## The records:
################

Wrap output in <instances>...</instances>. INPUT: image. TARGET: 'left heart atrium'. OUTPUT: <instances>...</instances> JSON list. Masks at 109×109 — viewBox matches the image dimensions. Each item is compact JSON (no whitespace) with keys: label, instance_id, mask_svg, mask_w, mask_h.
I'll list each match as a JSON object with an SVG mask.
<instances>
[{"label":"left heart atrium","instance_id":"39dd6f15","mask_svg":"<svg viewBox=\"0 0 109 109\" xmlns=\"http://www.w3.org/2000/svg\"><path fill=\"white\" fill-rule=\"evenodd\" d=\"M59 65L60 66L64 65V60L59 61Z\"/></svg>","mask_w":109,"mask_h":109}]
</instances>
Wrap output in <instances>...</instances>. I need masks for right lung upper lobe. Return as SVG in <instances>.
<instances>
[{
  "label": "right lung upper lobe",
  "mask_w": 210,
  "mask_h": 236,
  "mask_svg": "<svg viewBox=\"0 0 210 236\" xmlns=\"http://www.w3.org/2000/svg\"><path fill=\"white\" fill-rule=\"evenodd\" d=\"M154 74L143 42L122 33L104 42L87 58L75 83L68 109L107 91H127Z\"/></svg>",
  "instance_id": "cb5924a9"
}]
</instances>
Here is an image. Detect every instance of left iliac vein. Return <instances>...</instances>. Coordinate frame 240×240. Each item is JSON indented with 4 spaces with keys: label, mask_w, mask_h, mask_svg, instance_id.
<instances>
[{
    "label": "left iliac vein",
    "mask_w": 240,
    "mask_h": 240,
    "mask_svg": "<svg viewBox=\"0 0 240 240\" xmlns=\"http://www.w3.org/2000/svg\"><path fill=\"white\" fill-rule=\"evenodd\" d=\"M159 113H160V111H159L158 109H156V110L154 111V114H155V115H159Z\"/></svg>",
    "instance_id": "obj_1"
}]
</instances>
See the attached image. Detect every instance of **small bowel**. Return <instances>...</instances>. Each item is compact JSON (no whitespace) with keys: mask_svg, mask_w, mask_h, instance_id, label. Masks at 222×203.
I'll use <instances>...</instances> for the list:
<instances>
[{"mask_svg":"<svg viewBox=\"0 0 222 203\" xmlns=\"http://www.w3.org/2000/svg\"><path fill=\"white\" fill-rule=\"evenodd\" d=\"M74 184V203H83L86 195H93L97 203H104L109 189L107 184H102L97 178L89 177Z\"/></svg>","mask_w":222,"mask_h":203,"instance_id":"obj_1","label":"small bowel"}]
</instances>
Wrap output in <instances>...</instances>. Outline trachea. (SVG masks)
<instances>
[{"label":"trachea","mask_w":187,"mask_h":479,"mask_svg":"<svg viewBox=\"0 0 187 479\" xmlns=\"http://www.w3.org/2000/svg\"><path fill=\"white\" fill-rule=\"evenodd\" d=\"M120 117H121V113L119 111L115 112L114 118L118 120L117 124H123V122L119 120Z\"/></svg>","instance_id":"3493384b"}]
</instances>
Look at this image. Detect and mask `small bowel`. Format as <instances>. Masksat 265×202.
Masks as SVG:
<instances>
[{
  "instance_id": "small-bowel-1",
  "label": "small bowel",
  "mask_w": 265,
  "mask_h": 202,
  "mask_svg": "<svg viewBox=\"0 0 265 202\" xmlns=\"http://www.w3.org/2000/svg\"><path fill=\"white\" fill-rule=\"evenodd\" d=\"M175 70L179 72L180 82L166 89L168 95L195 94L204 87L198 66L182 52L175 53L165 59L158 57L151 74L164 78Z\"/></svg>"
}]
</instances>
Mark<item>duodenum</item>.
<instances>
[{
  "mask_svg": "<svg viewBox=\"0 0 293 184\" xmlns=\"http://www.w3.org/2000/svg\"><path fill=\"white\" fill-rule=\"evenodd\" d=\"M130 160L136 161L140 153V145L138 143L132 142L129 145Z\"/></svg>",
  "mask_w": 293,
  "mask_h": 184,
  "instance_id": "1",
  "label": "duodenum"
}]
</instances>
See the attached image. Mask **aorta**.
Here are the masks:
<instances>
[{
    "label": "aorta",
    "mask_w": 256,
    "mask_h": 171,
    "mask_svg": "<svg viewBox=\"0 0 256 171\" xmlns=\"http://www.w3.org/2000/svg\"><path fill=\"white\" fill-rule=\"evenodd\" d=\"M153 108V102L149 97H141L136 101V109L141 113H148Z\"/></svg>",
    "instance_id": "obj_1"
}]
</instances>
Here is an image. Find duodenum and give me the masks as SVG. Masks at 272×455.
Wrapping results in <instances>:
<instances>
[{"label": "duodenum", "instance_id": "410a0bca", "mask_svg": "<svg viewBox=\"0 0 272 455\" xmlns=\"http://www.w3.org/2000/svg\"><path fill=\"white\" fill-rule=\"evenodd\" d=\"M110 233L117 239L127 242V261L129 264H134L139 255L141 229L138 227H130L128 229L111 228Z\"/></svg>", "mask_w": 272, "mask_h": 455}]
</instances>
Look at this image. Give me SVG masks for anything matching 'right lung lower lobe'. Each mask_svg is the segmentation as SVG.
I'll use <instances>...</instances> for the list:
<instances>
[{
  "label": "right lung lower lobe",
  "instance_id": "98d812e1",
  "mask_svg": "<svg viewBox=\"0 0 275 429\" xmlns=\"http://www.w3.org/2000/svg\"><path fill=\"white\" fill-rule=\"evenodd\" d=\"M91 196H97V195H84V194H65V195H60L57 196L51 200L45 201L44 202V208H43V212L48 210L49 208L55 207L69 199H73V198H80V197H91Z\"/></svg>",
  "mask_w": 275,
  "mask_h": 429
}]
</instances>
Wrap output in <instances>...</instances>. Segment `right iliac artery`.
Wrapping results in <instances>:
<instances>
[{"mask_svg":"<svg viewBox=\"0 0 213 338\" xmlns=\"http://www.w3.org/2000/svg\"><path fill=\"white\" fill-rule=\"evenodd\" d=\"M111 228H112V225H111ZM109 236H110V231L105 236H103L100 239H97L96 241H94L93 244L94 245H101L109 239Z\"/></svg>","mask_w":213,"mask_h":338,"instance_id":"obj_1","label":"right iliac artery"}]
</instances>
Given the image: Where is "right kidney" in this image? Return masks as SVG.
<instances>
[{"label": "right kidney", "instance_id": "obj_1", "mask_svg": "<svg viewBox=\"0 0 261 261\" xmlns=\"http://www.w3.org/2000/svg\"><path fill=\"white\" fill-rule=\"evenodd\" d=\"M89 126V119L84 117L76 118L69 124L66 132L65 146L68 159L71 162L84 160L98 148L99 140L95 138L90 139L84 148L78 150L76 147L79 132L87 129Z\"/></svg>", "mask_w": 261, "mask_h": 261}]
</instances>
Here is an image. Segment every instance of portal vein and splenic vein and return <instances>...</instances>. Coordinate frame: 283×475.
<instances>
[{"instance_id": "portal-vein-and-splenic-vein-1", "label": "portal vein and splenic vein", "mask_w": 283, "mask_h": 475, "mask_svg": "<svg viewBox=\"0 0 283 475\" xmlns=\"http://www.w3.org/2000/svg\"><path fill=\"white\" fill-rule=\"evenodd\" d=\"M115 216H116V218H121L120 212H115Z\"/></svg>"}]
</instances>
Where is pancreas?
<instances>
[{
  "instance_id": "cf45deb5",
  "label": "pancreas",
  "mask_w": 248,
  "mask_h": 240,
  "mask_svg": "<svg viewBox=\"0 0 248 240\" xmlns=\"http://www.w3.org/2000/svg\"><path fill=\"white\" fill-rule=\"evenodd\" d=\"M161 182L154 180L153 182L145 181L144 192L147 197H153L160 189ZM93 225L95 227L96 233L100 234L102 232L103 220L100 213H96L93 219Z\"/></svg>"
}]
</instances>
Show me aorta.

################

## Direction:
How many of the lines above contain the string "Where"? Reply with the number alone.

## Solved problem:
2